╭─ Given entries
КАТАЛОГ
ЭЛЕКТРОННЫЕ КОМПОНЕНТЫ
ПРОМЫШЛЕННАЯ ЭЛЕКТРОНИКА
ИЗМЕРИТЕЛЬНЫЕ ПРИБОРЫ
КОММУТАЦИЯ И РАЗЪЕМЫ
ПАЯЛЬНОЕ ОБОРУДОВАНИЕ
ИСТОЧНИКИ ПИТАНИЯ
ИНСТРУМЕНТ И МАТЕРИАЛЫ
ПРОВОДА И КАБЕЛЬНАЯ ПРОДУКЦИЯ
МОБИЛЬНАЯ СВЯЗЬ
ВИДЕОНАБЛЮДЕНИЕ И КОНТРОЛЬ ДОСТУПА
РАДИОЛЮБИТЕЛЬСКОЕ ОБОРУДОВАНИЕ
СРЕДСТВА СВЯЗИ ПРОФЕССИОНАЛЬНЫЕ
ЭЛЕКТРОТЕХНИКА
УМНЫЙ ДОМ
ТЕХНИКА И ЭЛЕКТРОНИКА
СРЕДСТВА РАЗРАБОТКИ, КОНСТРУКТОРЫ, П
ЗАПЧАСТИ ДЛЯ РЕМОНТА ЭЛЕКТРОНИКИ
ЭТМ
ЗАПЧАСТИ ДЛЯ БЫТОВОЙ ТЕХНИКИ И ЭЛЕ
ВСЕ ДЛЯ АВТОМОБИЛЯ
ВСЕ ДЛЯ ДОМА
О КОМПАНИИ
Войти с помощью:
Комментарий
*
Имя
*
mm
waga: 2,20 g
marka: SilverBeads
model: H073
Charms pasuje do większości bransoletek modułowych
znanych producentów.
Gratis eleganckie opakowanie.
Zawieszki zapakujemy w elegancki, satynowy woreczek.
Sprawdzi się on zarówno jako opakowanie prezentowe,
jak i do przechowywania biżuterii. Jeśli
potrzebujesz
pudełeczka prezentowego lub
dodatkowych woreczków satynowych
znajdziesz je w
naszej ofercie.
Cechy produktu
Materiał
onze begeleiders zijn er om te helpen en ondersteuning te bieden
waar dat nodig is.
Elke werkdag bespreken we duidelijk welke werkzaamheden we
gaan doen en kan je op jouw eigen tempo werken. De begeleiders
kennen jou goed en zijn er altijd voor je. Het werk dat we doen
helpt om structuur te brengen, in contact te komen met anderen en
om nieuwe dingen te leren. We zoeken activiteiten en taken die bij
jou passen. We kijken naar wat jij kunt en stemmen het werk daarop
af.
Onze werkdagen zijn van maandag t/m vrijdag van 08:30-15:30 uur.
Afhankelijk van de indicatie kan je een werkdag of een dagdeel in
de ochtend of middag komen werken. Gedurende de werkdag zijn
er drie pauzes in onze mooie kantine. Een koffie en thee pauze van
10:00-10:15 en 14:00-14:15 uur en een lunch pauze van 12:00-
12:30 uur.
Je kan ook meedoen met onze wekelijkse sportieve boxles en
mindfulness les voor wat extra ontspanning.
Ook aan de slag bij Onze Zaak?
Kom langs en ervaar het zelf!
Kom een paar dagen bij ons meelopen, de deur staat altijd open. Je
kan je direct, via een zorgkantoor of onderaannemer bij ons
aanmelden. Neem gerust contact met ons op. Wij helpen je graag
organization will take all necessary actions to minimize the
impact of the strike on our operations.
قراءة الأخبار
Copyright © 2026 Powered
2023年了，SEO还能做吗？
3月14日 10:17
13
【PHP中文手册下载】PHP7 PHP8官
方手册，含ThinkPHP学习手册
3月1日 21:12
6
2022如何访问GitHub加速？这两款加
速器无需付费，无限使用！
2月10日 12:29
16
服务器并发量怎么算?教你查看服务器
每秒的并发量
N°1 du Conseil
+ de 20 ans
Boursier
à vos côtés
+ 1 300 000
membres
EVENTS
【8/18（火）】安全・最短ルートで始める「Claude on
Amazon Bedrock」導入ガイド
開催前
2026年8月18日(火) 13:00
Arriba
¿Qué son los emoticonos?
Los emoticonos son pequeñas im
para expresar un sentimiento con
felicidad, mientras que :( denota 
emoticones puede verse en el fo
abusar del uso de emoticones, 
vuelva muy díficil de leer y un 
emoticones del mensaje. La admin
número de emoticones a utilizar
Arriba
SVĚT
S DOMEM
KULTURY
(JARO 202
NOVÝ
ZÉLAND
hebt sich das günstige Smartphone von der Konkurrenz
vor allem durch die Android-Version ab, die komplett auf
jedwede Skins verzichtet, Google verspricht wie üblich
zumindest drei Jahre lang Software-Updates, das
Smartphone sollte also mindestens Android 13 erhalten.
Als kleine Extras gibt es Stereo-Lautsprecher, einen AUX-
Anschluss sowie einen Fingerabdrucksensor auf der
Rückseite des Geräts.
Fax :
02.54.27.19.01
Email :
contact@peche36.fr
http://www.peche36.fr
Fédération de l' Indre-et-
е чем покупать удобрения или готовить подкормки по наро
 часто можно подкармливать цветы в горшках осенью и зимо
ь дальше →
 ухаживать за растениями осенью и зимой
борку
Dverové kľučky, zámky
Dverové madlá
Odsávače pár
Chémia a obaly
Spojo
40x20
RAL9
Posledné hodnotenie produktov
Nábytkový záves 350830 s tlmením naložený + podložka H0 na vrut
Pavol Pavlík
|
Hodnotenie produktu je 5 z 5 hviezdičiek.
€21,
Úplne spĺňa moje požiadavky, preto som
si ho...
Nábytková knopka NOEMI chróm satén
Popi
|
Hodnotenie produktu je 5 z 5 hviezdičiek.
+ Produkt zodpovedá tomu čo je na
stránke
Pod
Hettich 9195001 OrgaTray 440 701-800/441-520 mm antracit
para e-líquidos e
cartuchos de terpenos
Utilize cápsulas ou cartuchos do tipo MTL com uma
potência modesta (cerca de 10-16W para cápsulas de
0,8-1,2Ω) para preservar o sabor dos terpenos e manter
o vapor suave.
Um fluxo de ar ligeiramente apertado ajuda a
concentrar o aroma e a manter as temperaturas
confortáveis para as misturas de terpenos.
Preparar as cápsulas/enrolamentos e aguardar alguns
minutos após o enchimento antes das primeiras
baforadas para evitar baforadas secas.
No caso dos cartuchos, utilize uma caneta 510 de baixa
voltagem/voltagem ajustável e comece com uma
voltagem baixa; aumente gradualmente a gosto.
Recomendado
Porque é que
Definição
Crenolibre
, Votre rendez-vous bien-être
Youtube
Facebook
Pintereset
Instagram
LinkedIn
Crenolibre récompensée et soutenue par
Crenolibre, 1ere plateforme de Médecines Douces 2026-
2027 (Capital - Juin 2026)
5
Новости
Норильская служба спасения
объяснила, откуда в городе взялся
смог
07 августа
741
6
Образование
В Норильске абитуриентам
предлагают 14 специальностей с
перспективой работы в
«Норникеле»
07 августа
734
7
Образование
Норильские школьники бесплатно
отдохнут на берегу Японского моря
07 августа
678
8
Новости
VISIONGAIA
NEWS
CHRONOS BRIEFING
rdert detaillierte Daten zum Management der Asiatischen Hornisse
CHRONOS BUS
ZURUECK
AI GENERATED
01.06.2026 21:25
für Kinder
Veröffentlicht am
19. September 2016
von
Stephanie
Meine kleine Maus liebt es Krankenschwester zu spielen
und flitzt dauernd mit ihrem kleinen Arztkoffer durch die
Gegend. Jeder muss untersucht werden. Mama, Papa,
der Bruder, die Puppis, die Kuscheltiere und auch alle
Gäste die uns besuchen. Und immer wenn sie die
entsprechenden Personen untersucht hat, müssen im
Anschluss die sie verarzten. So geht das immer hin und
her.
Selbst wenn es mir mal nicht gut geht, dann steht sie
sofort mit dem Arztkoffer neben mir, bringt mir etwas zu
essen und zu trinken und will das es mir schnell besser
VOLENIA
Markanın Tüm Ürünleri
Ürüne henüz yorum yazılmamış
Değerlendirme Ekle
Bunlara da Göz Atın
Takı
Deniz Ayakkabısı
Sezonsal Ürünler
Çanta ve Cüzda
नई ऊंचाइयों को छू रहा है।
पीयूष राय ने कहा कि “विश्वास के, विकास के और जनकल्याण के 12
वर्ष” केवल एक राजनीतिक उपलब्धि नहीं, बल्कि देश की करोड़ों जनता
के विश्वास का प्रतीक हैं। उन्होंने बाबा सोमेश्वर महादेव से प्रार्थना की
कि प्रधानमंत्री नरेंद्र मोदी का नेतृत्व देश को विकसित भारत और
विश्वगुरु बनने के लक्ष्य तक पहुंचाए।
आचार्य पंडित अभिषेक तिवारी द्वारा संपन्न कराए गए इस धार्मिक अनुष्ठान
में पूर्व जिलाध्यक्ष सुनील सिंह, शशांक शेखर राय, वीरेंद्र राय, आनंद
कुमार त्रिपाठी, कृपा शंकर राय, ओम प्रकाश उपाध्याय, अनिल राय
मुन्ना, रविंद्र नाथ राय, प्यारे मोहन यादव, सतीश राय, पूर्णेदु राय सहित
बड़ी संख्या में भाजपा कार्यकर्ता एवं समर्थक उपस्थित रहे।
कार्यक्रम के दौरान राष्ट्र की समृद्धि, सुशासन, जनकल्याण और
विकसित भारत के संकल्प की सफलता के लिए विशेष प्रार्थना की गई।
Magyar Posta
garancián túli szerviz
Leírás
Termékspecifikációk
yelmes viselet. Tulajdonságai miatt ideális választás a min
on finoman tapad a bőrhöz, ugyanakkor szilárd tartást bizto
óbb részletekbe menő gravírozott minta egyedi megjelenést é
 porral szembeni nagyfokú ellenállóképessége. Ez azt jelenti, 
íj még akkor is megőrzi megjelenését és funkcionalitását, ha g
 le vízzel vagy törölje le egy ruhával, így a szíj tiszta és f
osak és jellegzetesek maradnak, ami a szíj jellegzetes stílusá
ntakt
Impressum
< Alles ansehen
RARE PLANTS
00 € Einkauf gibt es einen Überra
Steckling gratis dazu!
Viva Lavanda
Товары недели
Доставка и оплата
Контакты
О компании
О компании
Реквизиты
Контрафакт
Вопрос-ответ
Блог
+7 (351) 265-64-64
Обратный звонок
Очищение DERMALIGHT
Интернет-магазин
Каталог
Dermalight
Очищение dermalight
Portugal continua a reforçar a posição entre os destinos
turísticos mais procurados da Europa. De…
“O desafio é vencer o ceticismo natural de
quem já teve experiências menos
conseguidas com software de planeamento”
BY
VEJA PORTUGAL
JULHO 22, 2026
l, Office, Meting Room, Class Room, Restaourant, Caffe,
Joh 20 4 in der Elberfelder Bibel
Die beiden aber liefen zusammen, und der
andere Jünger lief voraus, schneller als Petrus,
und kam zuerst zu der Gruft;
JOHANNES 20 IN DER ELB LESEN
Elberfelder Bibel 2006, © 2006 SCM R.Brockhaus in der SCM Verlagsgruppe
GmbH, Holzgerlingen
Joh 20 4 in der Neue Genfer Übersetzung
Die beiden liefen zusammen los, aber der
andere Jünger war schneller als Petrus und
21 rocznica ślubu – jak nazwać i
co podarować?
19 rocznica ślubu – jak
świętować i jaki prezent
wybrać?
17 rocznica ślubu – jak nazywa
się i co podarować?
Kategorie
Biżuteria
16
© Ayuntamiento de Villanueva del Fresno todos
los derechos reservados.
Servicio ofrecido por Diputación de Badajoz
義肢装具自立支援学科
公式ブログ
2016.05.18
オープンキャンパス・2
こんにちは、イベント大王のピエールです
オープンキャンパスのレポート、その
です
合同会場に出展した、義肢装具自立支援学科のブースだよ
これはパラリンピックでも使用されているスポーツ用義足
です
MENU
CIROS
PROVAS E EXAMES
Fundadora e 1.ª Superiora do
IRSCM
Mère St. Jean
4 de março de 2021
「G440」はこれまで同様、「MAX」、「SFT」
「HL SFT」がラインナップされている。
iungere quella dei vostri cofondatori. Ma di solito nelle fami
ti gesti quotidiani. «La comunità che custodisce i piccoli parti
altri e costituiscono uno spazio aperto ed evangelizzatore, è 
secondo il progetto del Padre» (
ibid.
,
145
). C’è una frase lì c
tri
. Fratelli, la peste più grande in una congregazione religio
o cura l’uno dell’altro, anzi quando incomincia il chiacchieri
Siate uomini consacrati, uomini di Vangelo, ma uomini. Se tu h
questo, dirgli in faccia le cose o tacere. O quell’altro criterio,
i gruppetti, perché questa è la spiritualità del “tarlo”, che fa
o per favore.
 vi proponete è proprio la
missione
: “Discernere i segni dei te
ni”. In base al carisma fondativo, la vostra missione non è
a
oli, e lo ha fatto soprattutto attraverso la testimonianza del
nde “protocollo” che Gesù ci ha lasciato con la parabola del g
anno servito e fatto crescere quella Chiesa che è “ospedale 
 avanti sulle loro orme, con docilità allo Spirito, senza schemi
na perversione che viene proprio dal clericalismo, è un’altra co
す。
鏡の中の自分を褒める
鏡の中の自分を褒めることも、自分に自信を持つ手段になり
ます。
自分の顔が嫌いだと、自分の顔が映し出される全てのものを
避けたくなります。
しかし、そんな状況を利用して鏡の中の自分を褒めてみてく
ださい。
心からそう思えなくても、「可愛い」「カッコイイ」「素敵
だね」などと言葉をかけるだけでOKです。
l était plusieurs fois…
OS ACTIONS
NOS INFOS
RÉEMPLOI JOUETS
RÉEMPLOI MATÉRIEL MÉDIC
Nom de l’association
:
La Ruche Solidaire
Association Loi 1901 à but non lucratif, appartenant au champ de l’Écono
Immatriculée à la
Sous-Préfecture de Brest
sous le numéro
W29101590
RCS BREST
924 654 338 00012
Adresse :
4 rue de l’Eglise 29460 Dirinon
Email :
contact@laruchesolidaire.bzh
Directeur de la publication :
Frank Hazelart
╰─
Can you copy out word for word everything from the start of the material down to and including the line that contains "om nieuwe dingen"?

КАТАЛОГ
ЭЛЕКТРОННЫЕ КОМПОНЕНТЫ
ПРОМЫШЛЕННАЯ ЭЛЕКТРОНИКА
ИЗМЕРИТЕЛЬНЫЕ ПРИБОРЫ
КОММУТАЦИЯ И РАЗЪЕМЫ
ПАЯЛЬНОЕ ОБОРУДОВАНИЕ
ИСТОЧНИКИ ПИТАНИЯ
ИНСТРУМЕНТ И МАТЕРИАЛЫ
ПРОВОДА И КАБЕЛЬНАЯ ПРОДУКЦИЯ
МОБИЛЬНАЯ СВЯЗЬ
ВИДЕОНАБЛЮДЕНИЕ И КОНТРОЛЬ ДОСТУПА
РАДИОЛЮБИТЕЛЬСКОЕ ОБОРУДОВАНИЕ
СРЕДСТВА СВЯЗИ ПРОФЕССИОНАЛЬНЫЕ
ЭЛЕКТРОТЕХНИКА
УМНЫЙ ДОМ
ТЕХНИКА И ЭЛЕКТРОНИКА
СРЕДСТВА РАЗРАБОТКИ, КОНСТРУКТОРЫ, П
ЗАПЧАСТИ ДЛЯ РЕМОНТА ЭЛЕКТРОНИКИ
ЭТМ
ЗАПЧАСТИ ДЛЯ БЫТОВОЙ ТЕХНИКИ И ЭЛЕ
ВСЕ ДЛЯ АВТОМОБИЛЯ
ВСЕ ДЛЯ ДОМА
О КОМПАНИИ
Войти с помощью:
Комментарий
*
Имя
*
mm
waga: 2,20 g
marka: SilverBeads
model: H073
Charms pasuje do większości bransoletek modułowych
znanych producentów.
Gratis eleganckie opakowanie.
Zawieszki zapakujemy w elegancki, satynowy woreczek.
Sprawdzi się on zarówno jako opakowanie prezentowe,
jak i do przechowywania biżuterii. Jeśli
potrzebujesz
pudełeczka prezentowego lub
dodatkowych woreczków satynowych
znajdziesz je w
naszej ofercie.
Cechy produktu
Materiał
onze begeleiders zijn er om te helpen en ondersteuning te bieden
waar dat nodig is.
Elke werkdag bespreken we duidelijk welke werkzaamheden we
gaan doen en kan je op jouw eigen tempo werken. De begeleiders
kennen jou goed en zijn er altijd voor je. Het werk dat we doen
helpt om structuur te brengen, in contact te komen met anderen en
om nieuwe dingen te leren. We zoeken activiteiten en taken die bij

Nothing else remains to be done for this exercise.